Verfahrensgang
AG Frankfurt am Main (Beschluss vom 12.03.2021; Aktenzeichen 467 F 13100/20 HKÜ) |
Tenor
I. Die Beschwerde des weiteren Beteiligten zu 1. gegen den Beschluss des Amtsgerichts - Familiengericht - Frankfurt am Main vom 12.3.2021 wird zurückgewiesen.
II. Dem weiteren Beteiligten zu 1. werden die Kosten des Beschwerdeverfahrens auferlegt.
III. Der Wert des Beschwerdeverfahrens wird auf 5.000,- EUR festgesetzt.
IV. Der weiteren Beteiligten zu 2. wird für die Beschwerdeinstanz ratenfreie Verfahrenskostenhilfe unter Beiordnung von Rechtsanwältin S. bewilligt.
Gründe
I. Hinsichtlich der tatsächlichen Feststellungen wird zunächst auf die ausführliche Begründung der erstinstanzlichen Entscheidung verwiesen.

§ Aufgabe 1
Gib jede Zeile der folgenden Einträge zurück, in der die Zeichenfolge "split" vorkommt. Groß- und Kleinschreibung ist dabei zu beachten.

§ Bereitgestellte Einträge
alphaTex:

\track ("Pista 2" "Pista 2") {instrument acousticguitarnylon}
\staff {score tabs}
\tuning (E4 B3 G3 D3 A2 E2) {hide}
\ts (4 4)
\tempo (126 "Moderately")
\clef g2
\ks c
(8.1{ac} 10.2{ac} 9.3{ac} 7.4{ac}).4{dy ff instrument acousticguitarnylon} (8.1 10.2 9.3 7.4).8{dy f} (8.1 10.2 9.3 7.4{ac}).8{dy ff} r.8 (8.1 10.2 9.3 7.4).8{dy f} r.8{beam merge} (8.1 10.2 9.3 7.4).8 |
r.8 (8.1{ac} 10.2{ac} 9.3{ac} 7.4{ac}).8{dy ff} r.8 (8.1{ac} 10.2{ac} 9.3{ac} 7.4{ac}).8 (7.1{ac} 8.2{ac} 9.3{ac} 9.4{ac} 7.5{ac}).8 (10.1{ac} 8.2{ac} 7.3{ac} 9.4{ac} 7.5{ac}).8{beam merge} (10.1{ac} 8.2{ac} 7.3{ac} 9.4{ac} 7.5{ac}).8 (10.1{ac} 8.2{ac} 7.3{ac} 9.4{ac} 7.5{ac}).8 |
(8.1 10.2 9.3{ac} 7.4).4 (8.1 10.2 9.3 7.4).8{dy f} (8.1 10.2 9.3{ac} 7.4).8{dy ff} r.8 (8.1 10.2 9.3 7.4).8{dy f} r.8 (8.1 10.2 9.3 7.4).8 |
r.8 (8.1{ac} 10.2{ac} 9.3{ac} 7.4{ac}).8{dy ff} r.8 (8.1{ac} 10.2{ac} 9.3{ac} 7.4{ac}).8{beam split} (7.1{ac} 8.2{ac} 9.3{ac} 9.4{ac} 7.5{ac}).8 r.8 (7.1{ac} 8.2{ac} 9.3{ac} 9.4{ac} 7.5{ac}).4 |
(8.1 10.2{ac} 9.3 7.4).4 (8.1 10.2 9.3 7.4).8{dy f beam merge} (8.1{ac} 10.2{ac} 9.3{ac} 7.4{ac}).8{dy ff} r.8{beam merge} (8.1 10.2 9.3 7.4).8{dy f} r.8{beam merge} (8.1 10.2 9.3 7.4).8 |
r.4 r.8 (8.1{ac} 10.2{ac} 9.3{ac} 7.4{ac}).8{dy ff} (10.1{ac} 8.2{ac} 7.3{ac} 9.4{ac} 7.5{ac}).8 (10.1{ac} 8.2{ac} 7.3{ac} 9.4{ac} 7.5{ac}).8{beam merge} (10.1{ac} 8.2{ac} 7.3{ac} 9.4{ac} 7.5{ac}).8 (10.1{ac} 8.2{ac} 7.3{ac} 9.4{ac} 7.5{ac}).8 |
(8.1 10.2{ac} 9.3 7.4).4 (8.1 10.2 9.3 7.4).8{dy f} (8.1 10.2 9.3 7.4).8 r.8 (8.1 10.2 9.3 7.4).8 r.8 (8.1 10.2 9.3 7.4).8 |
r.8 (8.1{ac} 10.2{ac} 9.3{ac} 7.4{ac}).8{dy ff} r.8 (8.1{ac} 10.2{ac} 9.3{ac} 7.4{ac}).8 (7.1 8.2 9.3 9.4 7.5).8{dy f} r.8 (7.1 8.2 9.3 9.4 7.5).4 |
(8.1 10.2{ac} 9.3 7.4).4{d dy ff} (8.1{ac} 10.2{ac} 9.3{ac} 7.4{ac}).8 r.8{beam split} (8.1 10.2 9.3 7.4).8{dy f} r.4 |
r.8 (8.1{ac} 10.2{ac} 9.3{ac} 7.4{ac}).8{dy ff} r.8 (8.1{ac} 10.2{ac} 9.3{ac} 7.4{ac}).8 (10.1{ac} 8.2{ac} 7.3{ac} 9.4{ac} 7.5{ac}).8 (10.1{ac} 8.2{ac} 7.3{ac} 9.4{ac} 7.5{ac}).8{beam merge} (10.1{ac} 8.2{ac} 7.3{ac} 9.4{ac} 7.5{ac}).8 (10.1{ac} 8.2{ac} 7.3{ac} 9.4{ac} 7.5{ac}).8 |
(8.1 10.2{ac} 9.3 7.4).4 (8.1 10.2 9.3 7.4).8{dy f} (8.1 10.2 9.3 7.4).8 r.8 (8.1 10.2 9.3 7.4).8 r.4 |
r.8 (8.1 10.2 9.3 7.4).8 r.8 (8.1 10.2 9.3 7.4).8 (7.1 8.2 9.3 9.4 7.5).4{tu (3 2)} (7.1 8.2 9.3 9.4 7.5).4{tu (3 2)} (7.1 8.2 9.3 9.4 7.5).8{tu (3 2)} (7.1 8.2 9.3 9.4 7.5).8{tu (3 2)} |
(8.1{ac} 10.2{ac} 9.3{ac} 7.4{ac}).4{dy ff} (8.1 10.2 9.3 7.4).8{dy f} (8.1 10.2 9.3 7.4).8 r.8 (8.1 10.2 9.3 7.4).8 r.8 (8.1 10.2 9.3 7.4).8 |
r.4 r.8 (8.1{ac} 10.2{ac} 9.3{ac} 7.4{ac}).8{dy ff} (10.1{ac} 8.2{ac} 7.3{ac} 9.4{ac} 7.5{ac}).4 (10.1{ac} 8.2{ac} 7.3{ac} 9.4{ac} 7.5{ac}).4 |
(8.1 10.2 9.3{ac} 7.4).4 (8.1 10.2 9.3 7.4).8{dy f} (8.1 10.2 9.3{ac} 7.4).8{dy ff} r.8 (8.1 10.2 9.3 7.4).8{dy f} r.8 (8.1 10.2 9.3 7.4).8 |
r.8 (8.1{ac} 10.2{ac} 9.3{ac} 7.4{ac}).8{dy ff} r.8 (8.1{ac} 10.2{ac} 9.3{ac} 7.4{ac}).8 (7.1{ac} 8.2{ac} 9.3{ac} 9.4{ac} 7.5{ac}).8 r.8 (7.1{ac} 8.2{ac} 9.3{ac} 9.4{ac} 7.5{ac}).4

§ Aufgabe 2
Liste alle Abschnittsüberschriften auf, die im Textauszug über dem Gerichtsbeschluss stehen.

§ Fertige Antwort 1
r.8 (8.1{ac} 10.2{ac} 9.3{ac} 7.4{ac}).8{dy ff} r.8 (8.1{ac} 10.2{ac} 9.3{ac} 7.4{ac}).8{beam split} (7.1{ac} 8.2{ac} 9.3{ac} 9.4{ac} 7.5{ac}).8 r.8 (7.1{ac} 8.2{ac} 9.3{ac} 9.4{ac} 7.5{ac}).4 |
(8.1 10.2{ac} 9.3 7.4).4{d dy ff} (8.1{ac} 10.2{ac} 9.3{ac} 7.4{ac}).8 r.8{beam split} (8.1 10.2 9.3 7.4).8{dy f} r.4 |

§ Fertige Antwort 2
Verfahrensgang
Tenor
Gründe